The secret wealth and dealings of world leaders, politicians and billionaires has been exposed in one of the biggest leaks of financial documents, the BBC reports.

Some 35 current and former leaders and more than 300 public officials are featured in the files from offshore companies, dubbed the Pandora Papers.

The leak reveals that the Azerbaijani President Ilham Aliyev and his family, who have been accused of looting their own country, are one example.

The investigation found the Aliyevs and their close associates have secretly been involved in property deals in the UK worth more than £400m.

According to The Guardian, the Queen’s crown estate has launched an internal review over a £67m London property it appears to have bought from Azerbaijan’s multimillionaire ruling family – which has repeatedly been accused of corruption.

A spokesperson for the estate, which manages £15bn of property assets, said: “Before our purchase of [the building] we conducted checks including those required by UK law. At the time we did not establish any reason why the transaction should not proceed. Given the potential concerns raised, we are looking into the matter.”

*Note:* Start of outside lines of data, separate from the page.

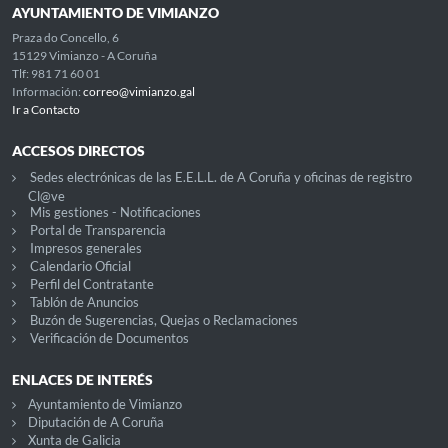
AYUNTAMIENTO DE VIMIANZO
Praza do Concello, 6
15129 Vimianzo - A Coruña
Tlf: 981 71 60 01
Información:
correo@vimianzo.gal
Ir a Contacto
ACCESOS DIRECTOS
Sedes electrónicas de las E.E.L.L. de A Coruña y oficinas de registro
Cl@ve
Mis gestiones - Notificaciones
Portal de Transparencia
Impresos generales
Calendario Oficial
Perfil del Contratante
Tablón de Anuncios
Buzón de Sugerencias, Quejas o Reclamaciones
Verificación de Documentos
ENLACES DE INTERÉS
Ayuntamiento de Vimianzo
Diputación de A Coruña
Xunta de Galicia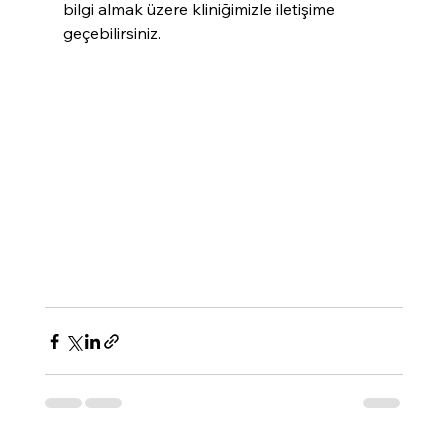
bilgi almak üzere kliniğimizle iletişime 
geçebilirsiniz.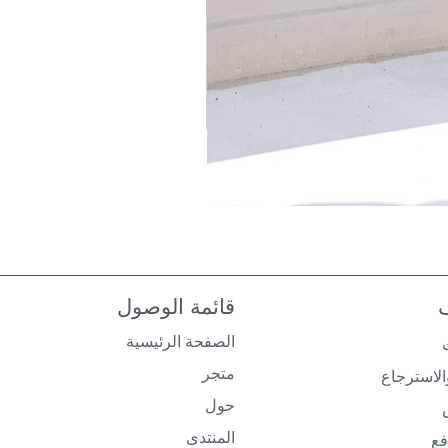
قائمة الوصول
الصفحة الرئيسية
متجر
لاسترجاع
حول
المنتدى
فع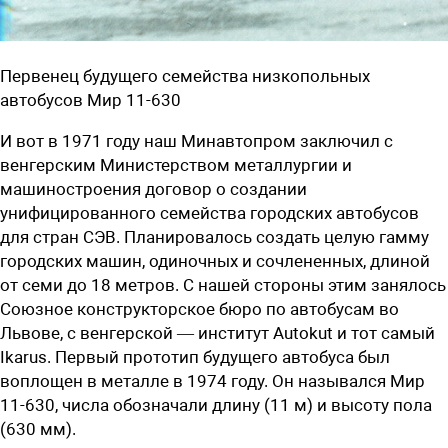
Первенец будущего семейства низкопольных
автобусов Мир 11-630
И вот в 1971 году наш Минавтопром заключил с
венгерским Министерством металлургии и
машиностроения договор о создании
унифицированного семейства городских автобусов
для стран СЭВ. Планировалось создать целую гамму
городских машин, одиночных и сочлененных, длиной
от семи до 18 метров. С нашей стороны этим занялось
Союзное конструкторское бюро по автобусам во
Львове, с венгерской — институт Autokut и тот самый
Ikarus. Первый прототип будущего автобуса был
воплощен в металле в 1974 году. Он назывался Мир
11-630, числа обозначали длину (11 м) и высоту пола
(630 мм).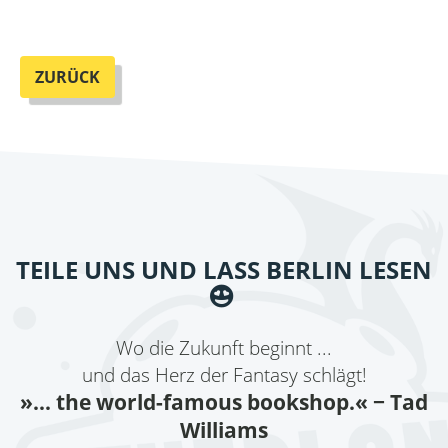
ZURÜCK
TEILE UNS UND LASS BERLIN LESEN
Wo die Zukunft beginnt ...
und das Herz der Fantasy schlägt!
»... the world-famous bookshop.«
− Tad
Williams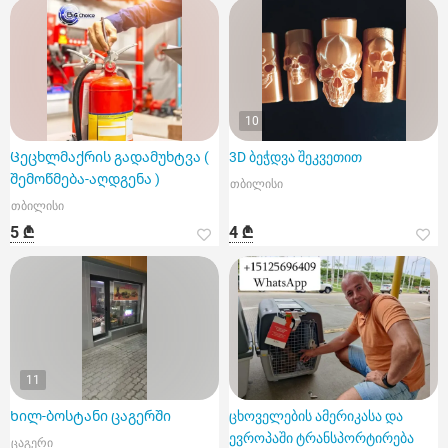
10
Ცეცხლმაქრის გადამუხტვა (
3D ბეჭდვა შეკვეთით
შემოწმება-აღდგენა )
თბილისი
თბილისი
5 ₾
4 ₾
11
Ხილ-ბოსტანი ცაგერში
ცხოველების ამერიკასა და
ევროპაში ტრანსპორტირება
ცაგერი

In August 2018, the crown estate paid £66.5m for 56-60 Conduit Street, an eight-storey office and retailing property in London’s Mayfair, which it bought from a British Virgin Islands-based company called Hiniz Trade & Investment.

Hiniz had acquired the building for £35.5m in 2009, and the Pandora papers show how the ownership of the company was passed from the president’s daughter, Arzu Aliyeva, to her grandfather Arif Pashayev, who then placed the company into a trust in 2015.

The leaked files do not show the source of the funds originally injected into Hiniz, but disclosure of the company’s shareholders – and the manner in which ownership was switched between members of Azerbaijan’s first family – raises fresh questions about whether the transaction should be investigated on money-laundering concerns.